*Work request*
Lay out every line of the items below as a JSON list of strings, one string per line, skipping blank lines. Leave the pictures out of the list.

Measuring device readout data:
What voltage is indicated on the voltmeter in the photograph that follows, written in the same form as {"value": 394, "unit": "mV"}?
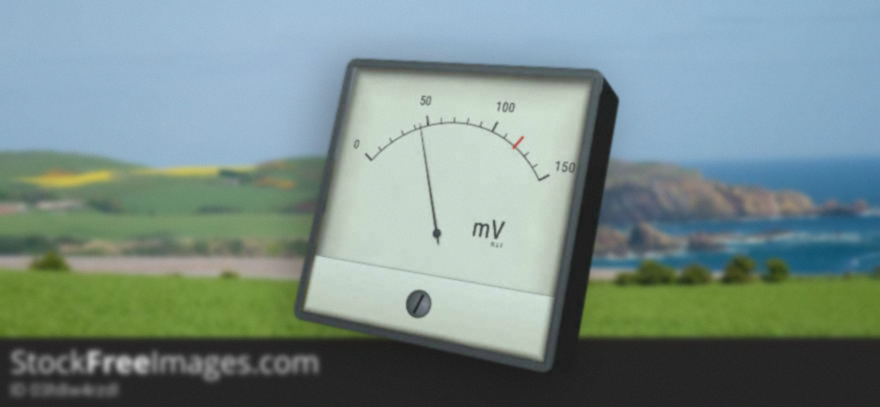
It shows {"value": 45, "unit": "mV"}
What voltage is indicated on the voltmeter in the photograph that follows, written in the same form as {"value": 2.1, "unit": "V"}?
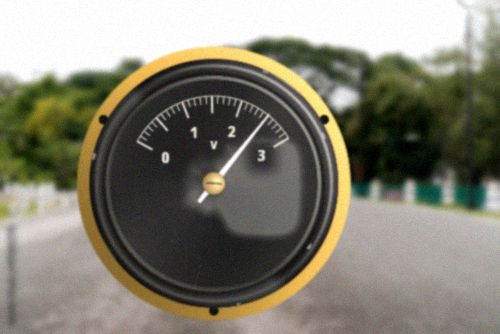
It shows {"value": 2.5, "unit": "V"}
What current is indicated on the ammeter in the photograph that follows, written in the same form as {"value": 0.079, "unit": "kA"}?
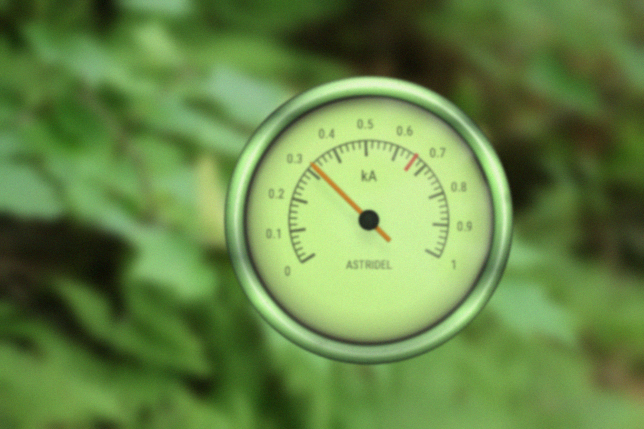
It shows {"value": 0.32, "unit": "kA"}
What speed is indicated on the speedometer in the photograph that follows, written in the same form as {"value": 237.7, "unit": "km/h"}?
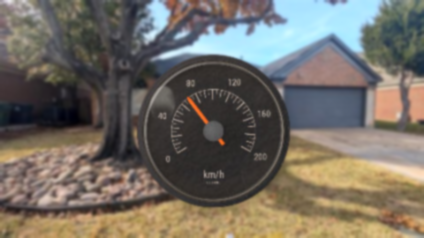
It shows {"value": 70, "unit": "km/h"}
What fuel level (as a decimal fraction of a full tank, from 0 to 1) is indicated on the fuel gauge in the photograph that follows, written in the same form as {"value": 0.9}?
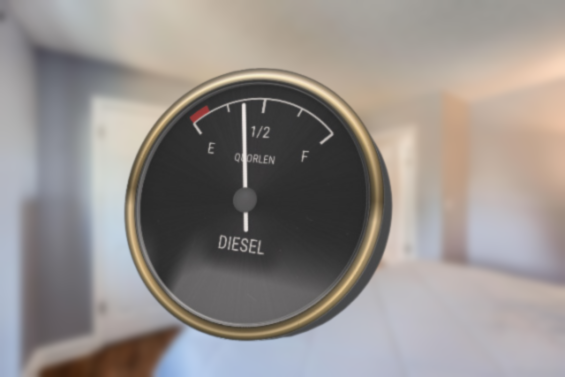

*Output for this exercise*
[
  "What voltage is indicated on the voltmeter in the photograph that follows, written in the same form as {\"value\": 394, \"unit\": \"mV\"}?",
  "It shows {\"value\": 45, \"unit\": \"mV\"}",
  "What voltage is indicated on the voltmeter in the photograph that follows, written in the same form as {\"value\": 2.1, \"unit\": \"V\"}?",
  "It shows {\"value\": 2.5, \"unit\": \"V\"}",
  "What current is indicated on the ammeter in the photograph that follows, written in the same form as {\"value\": 0.079, \"unit\": \"kA\"}?",
  "It shows {\"value\": 0.32, \"unit\": \"kA\"}",
  "What speed is indicated on the speedometer in the photograph that follows, written in the same form as {\"value\": 237.7, \"unit\": \"km/h\"}?",
  "It shows {\"value\": 70, \"unit\": \"km/h\"}",
  "What fuel level (as a decimal fraction of a full tank, from 0 to 1) is indicated on the fuel gauge in the photograph that follows, written in the same form as {\"value\": 0.9}?"
]